### Provided text
Description of problem:
a user can modify the zipped file in order to do damage to the file system

Version-Release number of selected component (if applicable):


How reproducible:
Always

Steps to Reproduce:
1.Create a Win/Dos PKZIP file
2.alter the binary files and change the file/directory strings 
3.unzip the file on your linux box
4.and you can replace /etc/passwd etc with a file in the zip file?
	

Actual Results:  I was able to replace any file on the linux box that I 
owned, with
the content of the archived file that had its file string changed

example (../../../../../../etc/passwd)

Expected Results:  this should no be allowed to happen

Additional info:

this can cause a lot of damage to any linux box?

Comment 1 Trond Eivind Glomsrxd 2001-10-17 15:55:39 UTC
Unpacking archives can overwrite files if you're not careful about where you
unpack it and what files it contains - this is not a bug, it's a user education
issue.

Comment 2 Need Real Name 2002-08-25 11:47:28 UTC
It is a bug.

See http://www.info-zip.org/FAQ.html

UnZip 5.42 and earlier
virtually all
All versions of UnZip through 5.42 have a directory-traversal vulnerability 
that allows them to unpack files in unexpected places. Specifically, if an 
archive contains files with leading "/" characters (i.e., relative to the 
top-level/root directory) or with ".." components ("previous directory 
level"), UnZip will unpack the files in the indicated locations, possibly 
creating directory trees in the process--and, if the -o ("overwrite") 
option is given, quietly destroying existing files outside the intended 
directory tree. This is fixed in version 5.50, and a patch (slight 
overkill, but apparently effective) is available on the Bugtraq page that 
reported the problem. (Thanks to Anya Berdichevskaya for the pointer.)

### Data excerpts
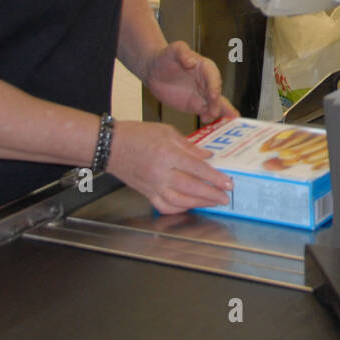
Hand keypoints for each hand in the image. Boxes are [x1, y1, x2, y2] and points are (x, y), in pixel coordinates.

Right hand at [108, 119, 233, 212]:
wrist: (111, 146)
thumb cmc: (138, 134)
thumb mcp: (167, 131)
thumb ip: (189, 146)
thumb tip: (207, 157)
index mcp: (168, 154)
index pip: (197, 169)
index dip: (215, 178)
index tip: (228, 183)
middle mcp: (161, 173)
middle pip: (191, 187)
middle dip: (211, 194)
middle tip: (226, 197)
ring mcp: (153, 186)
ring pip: (180, 201)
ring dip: (199, 203)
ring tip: (213, 202)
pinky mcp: (146, 193)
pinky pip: (165, 206)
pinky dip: (180, 208)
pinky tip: (191, 205)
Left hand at [144, 41, 239, 124]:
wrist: (155, 71)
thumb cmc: (166, 57)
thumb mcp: (174, 50)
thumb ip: (183, 52)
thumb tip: (192, 62)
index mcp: (206, 67)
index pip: (213, 77)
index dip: (214, 86)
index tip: (214, 95)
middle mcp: (208, 82)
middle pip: (217, 93)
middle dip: (218, 103)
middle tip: (216, 112)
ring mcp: (203, 95)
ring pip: (216, 105)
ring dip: (218, 113)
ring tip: (219, 122)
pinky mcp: (197, 105)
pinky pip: (207, 112)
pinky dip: (210, 118)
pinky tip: (208, 123)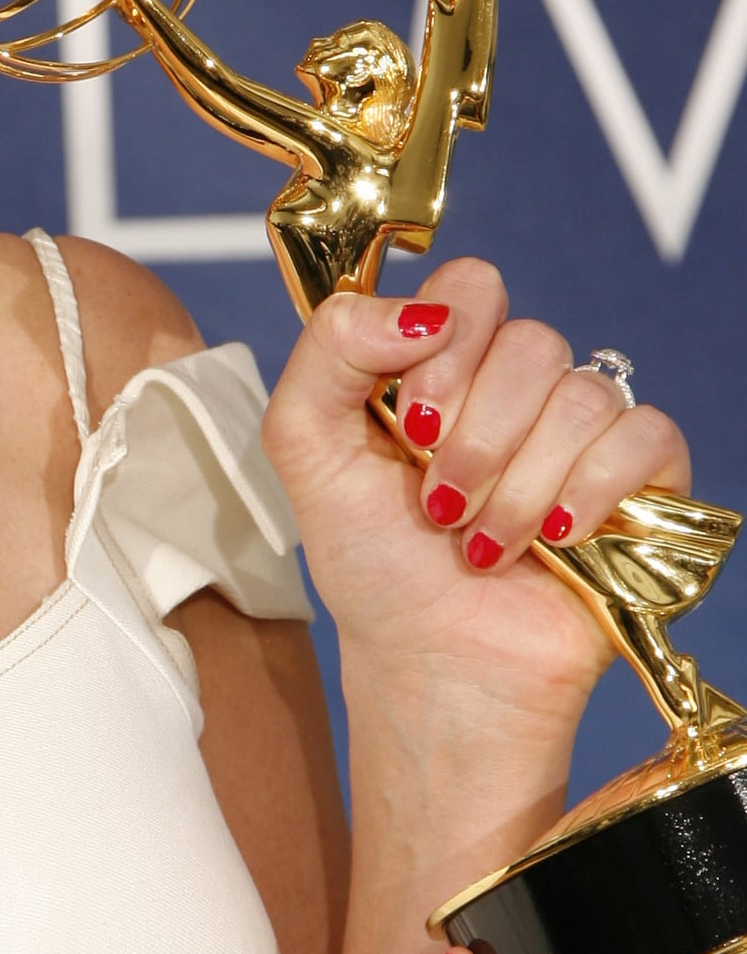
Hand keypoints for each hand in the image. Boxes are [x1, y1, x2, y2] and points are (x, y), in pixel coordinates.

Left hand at [260, 255, 689, 738]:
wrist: (432, 665)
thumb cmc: (373, 564)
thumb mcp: (306, 450)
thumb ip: (331, 351)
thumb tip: (420, 309)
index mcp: (445, 364)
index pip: (472, 287)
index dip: (445, 349)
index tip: (410, 426)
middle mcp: (518, 388)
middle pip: (531, 342)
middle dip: (474, 439)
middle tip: (439, 504)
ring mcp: (582, 432)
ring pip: (582, 398)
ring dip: (517, 486)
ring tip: (482, 544)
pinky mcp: (641, 481)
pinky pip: (646, 435)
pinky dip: (592, 490)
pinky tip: (556, 538)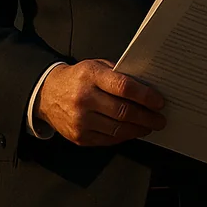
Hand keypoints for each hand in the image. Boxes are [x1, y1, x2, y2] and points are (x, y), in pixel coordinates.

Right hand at [37, 58, 166, 146]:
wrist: (47, 94)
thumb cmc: (78, 78)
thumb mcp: (95, 66)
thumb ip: (118, 75)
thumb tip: (147, 88)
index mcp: (90, 76)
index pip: (124, 87)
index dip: (145, 96)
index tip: (159, 101)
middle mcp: (84, 98)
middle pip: (123, 111)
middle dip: (147, 117)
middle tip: (160, 118)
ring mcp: (80, 120)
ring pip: (118, 129)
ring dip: (139, 129)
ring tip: (149, 126)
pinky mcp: (79, 136)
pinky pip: (108, 140)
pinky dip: (124, 136)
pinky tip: (133, 131)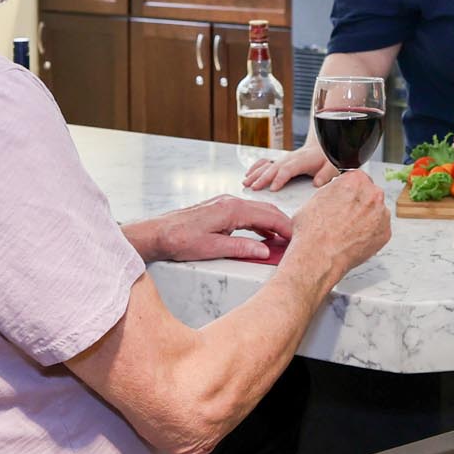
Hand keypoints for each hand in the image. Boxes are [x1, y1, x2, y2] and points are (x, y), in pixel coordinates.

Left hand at [138, 195, 291, 263]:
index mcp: (231, 210)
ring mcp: (224, 204)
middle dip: (282, 224)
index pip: (267, 216)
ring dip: (271, 224)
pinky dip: (258, 223)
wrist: (158, 233)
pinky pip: (246, 214)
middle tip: (294, 238)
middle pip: (265, 210)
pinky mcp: (219, 210)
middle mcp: (229, 202)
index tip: (296, 237)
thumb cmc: (179, 239)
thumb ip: (241, 248)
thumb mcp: (212, 248)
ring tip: (282, 239)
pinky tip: (262, 235)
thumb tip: (264, 250)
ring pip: (256, 211)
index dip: (284, 227)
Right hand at [243, 140, 336, 191]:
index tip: (273, 188)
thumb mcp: (331, 167)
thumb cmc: (326, 160)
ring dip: (256, 173)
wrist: (321, 147)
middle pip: (274, 168)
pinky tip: (248, 174)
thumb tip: (317, 183)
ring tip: (246, 183)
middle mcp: (290, 158)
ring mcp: (284, 159)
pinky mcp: (280, 160)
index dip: (280, 178)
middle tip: (254, 188)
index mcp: (302, 160)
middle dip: (263, 178)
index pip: (289, 169)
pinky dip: (256, 167)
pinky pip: (266, 162)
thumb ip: (325, 175)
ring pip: (267, 165)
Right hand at [284, 168, 390, 278]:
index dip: (349, 191)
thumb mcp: (317, 197)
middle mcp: (372, 194)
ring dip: (366, 218)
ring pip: (376, 212)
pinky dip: (370, 234)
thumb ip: (335, 189)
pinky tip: (355, 239)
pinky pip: (379, 229)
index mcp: (356, 180)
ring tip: (348, 230)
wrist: (318, 255)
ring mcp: (381, 214)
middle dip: (360, 203)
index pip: (358, 179)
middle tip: (345, 217)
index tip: (346, 199)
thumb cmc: (313, 230)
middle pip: (370, 194)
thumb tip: (338, 192)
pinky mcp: (385, 233)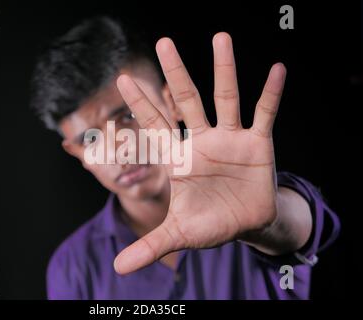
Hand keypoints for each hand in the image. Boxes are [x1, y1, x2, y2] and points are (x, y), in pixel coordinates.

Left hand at [115, 32, 286, 274]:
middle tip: (165, 42)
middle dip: (177, 74)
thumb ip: (151, 246)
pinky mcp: (258, 143)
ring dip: (223, 70)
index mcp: (181, 158)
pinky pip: (264, 114)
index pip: (156, 126)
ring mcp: (231, 139)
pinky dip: (270, 94)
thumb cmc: (210, 223)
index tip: (124, 79)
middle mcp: (203, 141)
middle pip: (187, 102)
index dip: (141, 104)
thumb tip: (119, 269)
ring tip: (220, 38)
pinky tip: (275, 70)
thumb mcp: (180, 234)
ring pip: (225, 98)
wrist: (246, 223)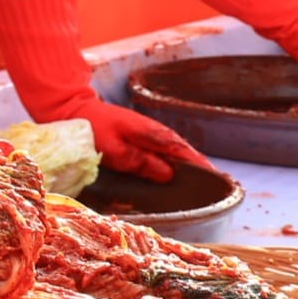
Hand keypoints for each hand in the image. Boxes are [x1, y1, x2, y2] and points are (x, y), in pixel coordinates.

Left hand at [60, 96, 212, 183]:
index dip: (202, 168)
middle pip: (186, 153)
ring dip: (192, 166)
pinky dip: (178, 162)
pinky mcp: (145, 137)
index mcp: (153, 135)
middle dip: (203, 169)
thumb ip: (141, 162)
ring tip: (207, 185)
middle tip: (220, 188)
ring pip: (178, 153)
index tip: (219, 181)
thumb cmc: (93, 130)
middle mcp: (157, 133)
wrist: (77, 110)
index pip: (184, 153)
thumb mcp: (114, 150)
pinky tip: (181, 175)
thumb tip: (169, 174)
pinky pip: (167, 151)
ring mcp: (151, 134)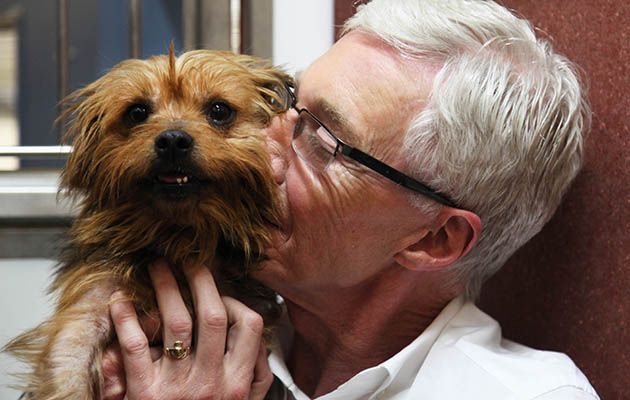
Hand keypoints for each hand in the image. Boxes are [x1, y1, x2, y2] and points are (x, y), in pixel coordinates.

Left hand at [103, 260, 272, 399]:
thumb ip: (253, 379)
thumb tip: (258, 347)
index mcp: (238, 386)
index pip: (249, 327)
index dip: (235, 302)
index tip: (219, 294)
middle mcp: (212, 384)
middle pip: (213, 315)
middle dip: (201, 280)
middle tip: (190, 260)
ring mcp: (178, 388)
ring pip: (177, 322)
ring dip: (166, 287)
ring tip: (157, 268)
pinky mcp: (145, 395)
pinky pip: (136, 347)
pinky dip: (126, 319)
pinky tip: (120, 301)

### Explore the material
1. According to the bug report, in which version of UnZip is the directory-traversal vulnerability fixed?
2. Swap "quietly" for "silently" in the bug report, then write out the part that opens with the words containing "option is given, quietly" and closes with "for the pointer.)".
3. Name every section heading in the bug report that comes before the first comment.
Answer using only the bug report, with no outside knowledge.

### Answers for the exercise
1. It is fixed in version 5.50.

2.
option is given, silently destroying existing files outside the intended 
directory tree. This is fixed in version 5.50, and a patch (slight 
overkill, but apparently effective) is available on the Bugtraq page that 
reported the problem. (Thanks to Anya Berdichevskaya for the pointer.)

3.
- Description of problem
- Version-Release number of selected component (if applicable)
- How reproducible
- Steps to Reproduce
- Actual Results
- Expected Results
- Additional info